● Task requirements: From the first line to the last, transcribe the data exactly and skip the pictures.

● Information provided:
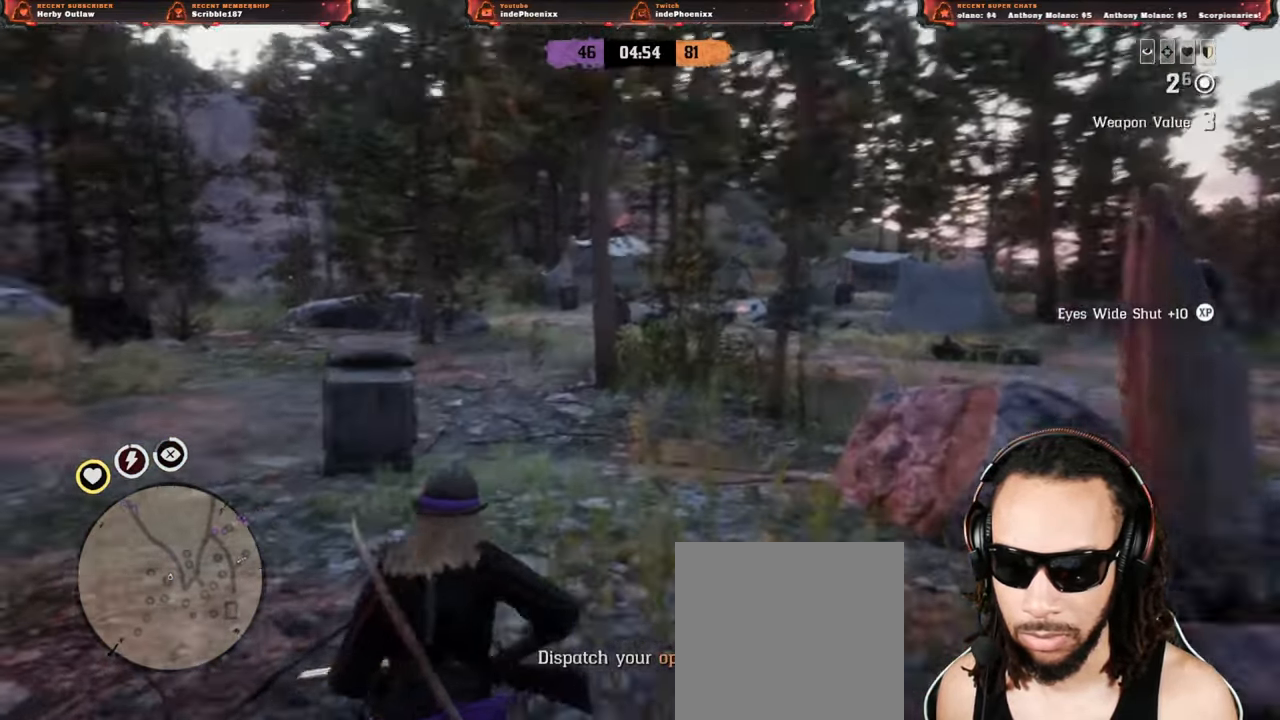
{"buttons": [], "left_stick": "up", "right_stick": "right", "events": [[50, "SELECT", "down"], [83, "SELECT", "up"], [250, "right_stick", "right"]]}
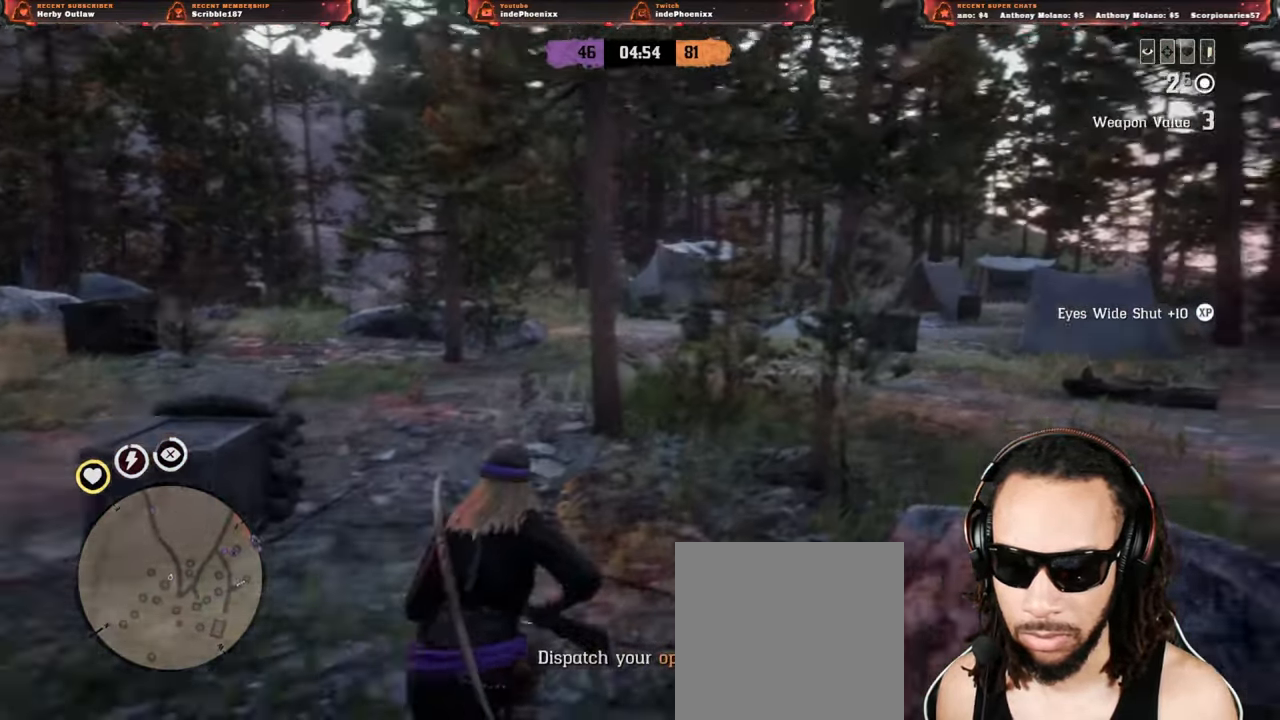
{"buttons": [], "left_stick": "up", "right_stick": "right", "events": []}
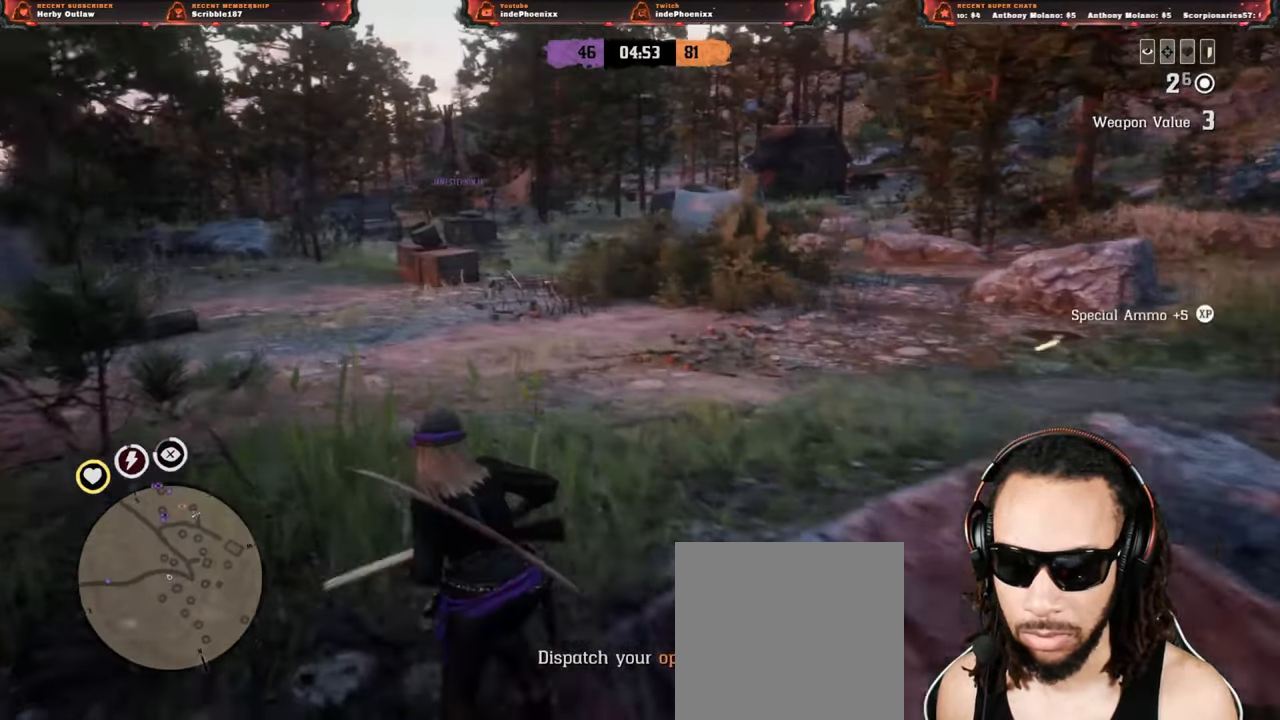
{"buttons": [], "left_stick": "up", "right_stick": "right", "events": []}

● Your response:
{"buttons": [], "left_stick": "up", "right_stick": "right", "events": [[50, "SELECT", "down"], [83, "SELECT", "up"], [250, "right_stick", "right"]]}
{"buttons": [], "left_stick": "up", "right_stick": "right", "events": []}
{"buttons": [], "left_stick": "up", "right_stick": "right", "events": []}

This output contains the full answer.